Borja could not see where the trouble was more than a minor annoyance. So the alchemist's whelp would not live to publicly repent of his sins. The loss of a heathen soul to Satan was a matter for the most profound grief, but a commonplace tragedy.



"Send word," he said, "that the search for survivors should be diligent and thorough, but that I am satisfied that the nest of heresy has been destroyed. My compliments to Father Gonzalez and the soldiers assisting him, also."



"Yes, Your Eminence." Ferrigno fled to do the cardinal's bidding.



"Your Eminence?" The next voice Borja heard was one that caused him to delight and groan in dismay in equal measure. And one whose owner took a positive delight in Borja not seeing him enter. As though Borja cared a whit for how well the man did his work of skullduggery, provided results were forthcoming. A matter on which Borja was growing impatient this night.



"Well, Quevedo?" he snapped, turning to see the man. Over his shoulder, the flare and flicker of the battle around the Castel Sant'Angelo was visible against the night sky. A pall of smoke hung over that part of the city and every flash of cannon and the constant flicker of arquebuses and muskets lit it like the visions of hell offered by second-rate country preachers.



"Your Eminence will be pleased to hear that the final reports on the prelates Your Eminence wished to have prevented from working against Your Eminence are received. All are accounted for, albeit that two were overtaken on the road out of Rome. Your Eminence was most wise to disburse monies on the maintenance of horses for the soldiery to use on their arrival."



"I was?" Borja realized that he might well have not paid complete attention to everything Quevedo had done on his behalf in the last few weeks. The man had spent a remarkable amount of money, that was certain. Doubtless he had foreseen the possibility of flight and—Borja pulled himself back to the matter at hand. No matter that Quevedo had planned well, it was the results that mattered. "How many are accounted living?" he asked.

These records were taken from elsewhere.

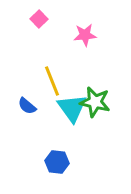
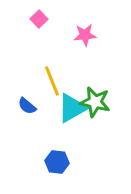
cyan triangle: rotated 36 degrees clockwise
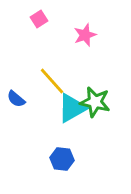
pink square: rotated 12 degrees clockwise
pink star: rotated 15 degrees counterclockwise
yellow line: rotated 20 degrees counterclockwise
blue semicircle: moved 11 px left, 7 px up
blue hexagon: moved 5 px right, 3 px up
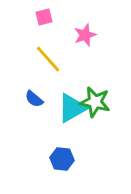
pink square: moved 5 px right, 2 px up; rotated 18 degrees clockwise
yellow line: moved 4 px left, 22 px up
blue semicircle: moved 18 px right
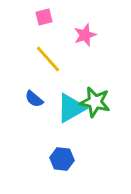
cyan triangle: moved 1 px left
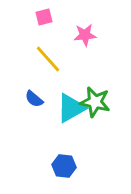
pink star: rotated 15 degrees clockwise
blue hexagon: moved 2 px right, 7 px down
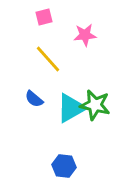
green star: moved 3 px down
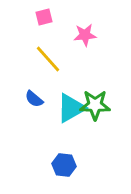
green star: rotated 12 degrees counterclockwise
blue hexagon: moved 1 px up
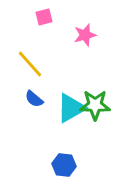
pink star: rotated 10 degrees counterclockwise
yellow line: moved 18 px left, 5 px down
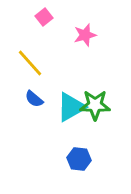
pink square: rotated 24 degrees counterclockwise
yellow line: moved 1 px up
cyan triangle: moved 1 px up
blue hexagon: moved 15 px right, 6 px up
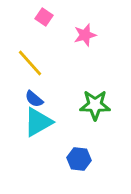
pink square: rotated 18 degrees counterclockwise
cyan triangle: moved 33 px left, 15 px down
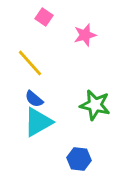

"Three, Your Eminence," Quevedo said, gravely. "Caetani is within the Castel Sant'Angelo, where as Camerlengo of the Holy Roman Church he was required to be, and Vitelleschi seems to have been forewarned and escaped Rome before the arrival of the army."



Borja chuckled. "Vitelleschi, eh? The spider not in his web when you went to catch him?"



"Indeed not, Your Eminence. There are few who may reckon themselves any man's equal in such a business as this one, Your Eminence, but Vitelleschi is one such. And he is master of the Jesuits, to boot. I believe I may have adverted as much to Your Eminence?"



Borja waved it aside. "Religious orders can be suppressed, given sufficient will on the part of the Holy See." And there would be sufficient will. "Who was the third prelate accounted living?"



"The youngest Barberini, Your Eminence, Antonio. He seems to have been better prepared to flee than others. The Palazzo Barberini was, as I mentioned in earlier messages to Your Eminence, largely empty when Your Eminence's men entered it. The cardinal himself was apprehended in the course of his departure, but being by far the youngest man on the list, had the wherewithal to cut himself free of the men who attempted his capture. His guard died to a man covering his escape."



Borja nodded once, slowly, and then shrugged. "It is of little import. The man is a butterfly, of minor consequence save insofar as he bears the Barberini name and wears the purple. He may serve yet as a scapegoat for his family's peculations these ten years past. I am more concerned that there have been no captures alive, Quevedo. I gave orders for capture, not assassination."